Although the present invention has been described in detail and cited some specific embodiments, it will be apparent to those skilled in the art that various changes or modifications can be made without departing from the spirit and scope of the present invention.

Claims (7)

1. a kind of synthetic method of 3- methoxyl group-N, N- dimethylpropionamide, which is characterized in that the synthetic method includes such as Lower step:

The synthesis of S1,3- methoxypropionitrile: acrylonitrile, anhydrous methanol and metal alkoxide are added in reactor instead It answers, the unreacted anhydrous methanol of recycling obtains 3- methoxypropionitrile；

The synthesis of S2,3- methoxypropionic acid: acidic catalyst and water is added in the 3- methoxypropionitrile into step S1, and heating carries out Hydrolysis is filtered to obtain 3- methoxypropionic acid；

The synthesis of S3,3- methoxyl group-N, N- dimethylpropionamide: 3- methoxypropionic acid and dimethylamine are added to closed reactor In, temperature reaction obtains 3- methoxyl group-N, N- dimethylpropionamide；Wherein 3- methoxypropionic acid and the amount of substance of dimethylamine ratio are 1: 1-2；The pressure of reactor is 0.5-2MPa；Reaction temperature is 90-110 DEG C.
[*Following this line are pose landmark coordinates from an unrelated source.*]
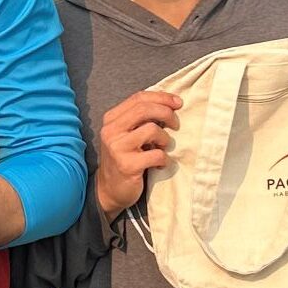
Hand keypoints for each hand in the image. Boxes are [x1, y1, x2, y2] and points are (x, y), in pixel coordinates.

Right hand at [95, 89, 182, 219]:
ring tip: (163, 148)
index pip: (138, 98)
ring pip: (151, 130)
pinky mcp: (127, 165)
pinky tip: (159, 164)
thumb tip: (170, 104)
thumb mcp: (126, 134)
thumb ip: (140, 119)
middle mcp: (111, 131)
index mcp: (111, 119)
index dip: (161, 97)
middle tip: (176, 124)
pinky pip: (156, 154)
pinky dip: (164, 159)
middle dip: (166, 113)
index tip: (178, 102)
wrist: (110, 189)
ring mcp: (118, 148)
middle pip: (144, 109)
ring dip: (165, 139)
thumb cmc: (124, 158)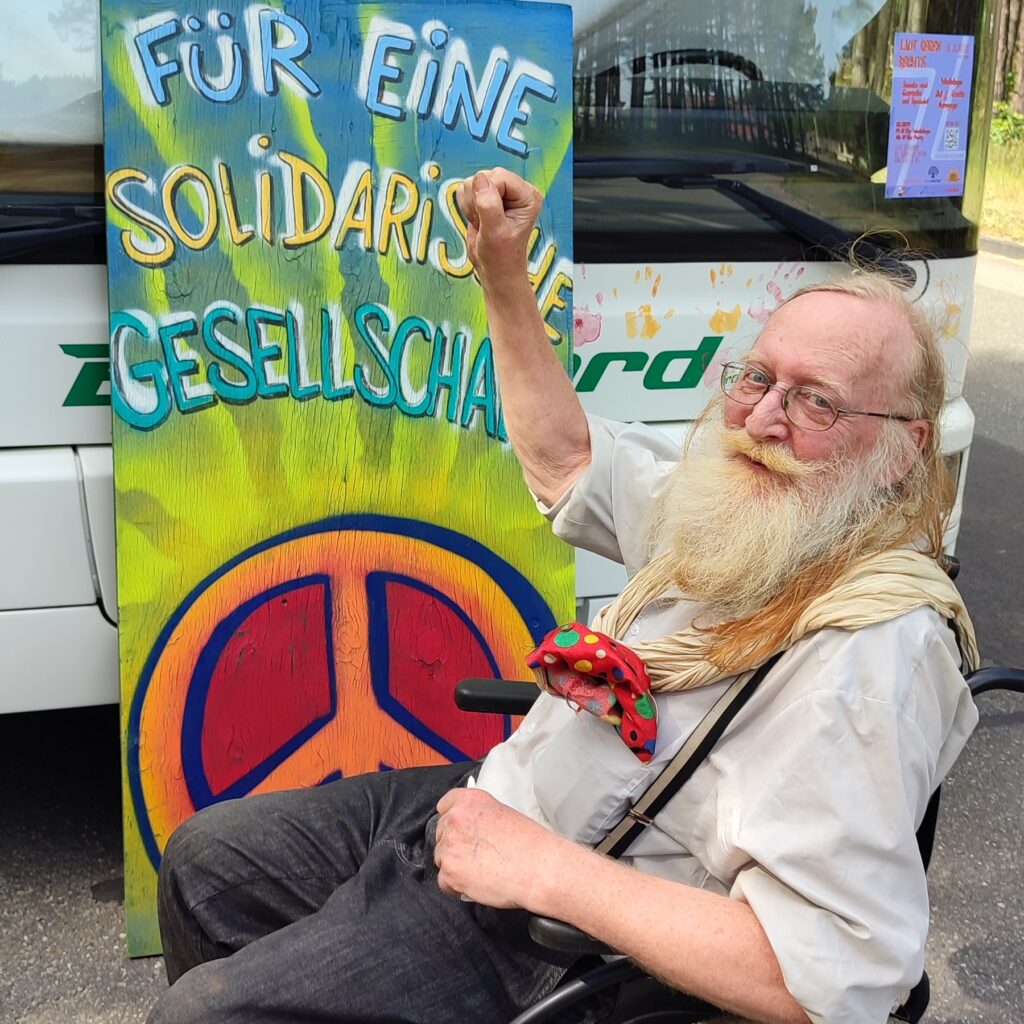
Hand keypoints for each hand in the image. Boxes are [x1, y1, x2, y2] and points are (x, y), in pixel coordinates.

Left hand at [434, 786, 568, 909]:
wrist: (539, 868)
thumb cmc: (529, 843)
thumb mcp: (503, 812)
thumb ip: (479, 816)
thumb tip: (470, 829)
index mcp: (469, 801)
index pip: (445, 805)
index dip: (452, 819)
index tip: (458, 829)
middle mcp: (455, 819)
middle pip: (441, 833)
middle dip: (453, 844)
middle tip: (475, 855)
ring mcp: (450, 846)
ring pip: (441, 857)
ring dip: (454, 865)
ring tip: (478, 871)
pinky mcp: (450, 873)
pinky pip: (444, 882)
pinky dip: (456, 886)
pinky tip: (476, 883)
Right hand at [456, 168, 543, 286]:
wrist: (496, 270)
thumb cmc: (501, 256)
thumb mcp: (495, 232)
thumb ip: (489, 205)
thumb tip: (479, 179)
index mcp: (528, 195)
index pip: (499, 177)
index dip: (487, 195)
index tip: (489, 219)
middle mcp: (517, 190)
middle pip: (485, 176)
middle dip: (478, 200)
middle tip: (485, 223)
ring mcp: (501, 192)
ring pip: (472, 181)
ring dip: (471, 205)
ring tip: (483, 224)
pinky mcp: (487, 196)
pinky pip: (466, 189)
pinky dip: (467, 207)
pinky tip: (478, 221)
2. the synthetic method of 3- methoxyl group-N, N- dimethylpropionamide according to claim 1, which is characterized in that step Metal alkoxide described in S1 is sodium methoxide, sodium ethoxide, potassium methoxide, potassium ethoxide, magnesium methoxide, magnesium ethylate, sodium tert-butoxide, uncle One of butanol potassium is a variety of.

3. the synthetic method of 3- methoxyl group-N, N- dimethylpropionamide according to claim 1, which is characterized in that step Acrylonitrile in S1, anhydrous methanol, metal alkoxide amount of substance ratio be 1:(1-50): (0.001-0.05).

4. the synthetic method of 3- methoxyl group-N, N- dimethylpropionamide according to claim 1, which is characterized in that step The temperature of reaction described in S1 is 20-100 DEG C.

5. the synthetic method of 3- methoxyl group-N, N- dimethylpropionamide according to claim 1, which is characterized in that step The temperature of hydrolysis is 80-120 DEG C in S2.

6. the synthetic method of 3- methoxyl group-N, N- dimethylpropionamide according to claim 1, which is characterized in that step The amount of substance of 3- methoxypropionitrile and acidic catalyst ratio is 1:1-15 in S2.

7. the synthetic method of 3- methoxyl group-N, N- dimethylpropionamide according to claim 1 or 6, which is characterized in that step Acidic catalyst described in rapid S2 is one of the concentrated sulfuric acid, hydrochloric acid, nitric acid, phosphoric acid or a variety of.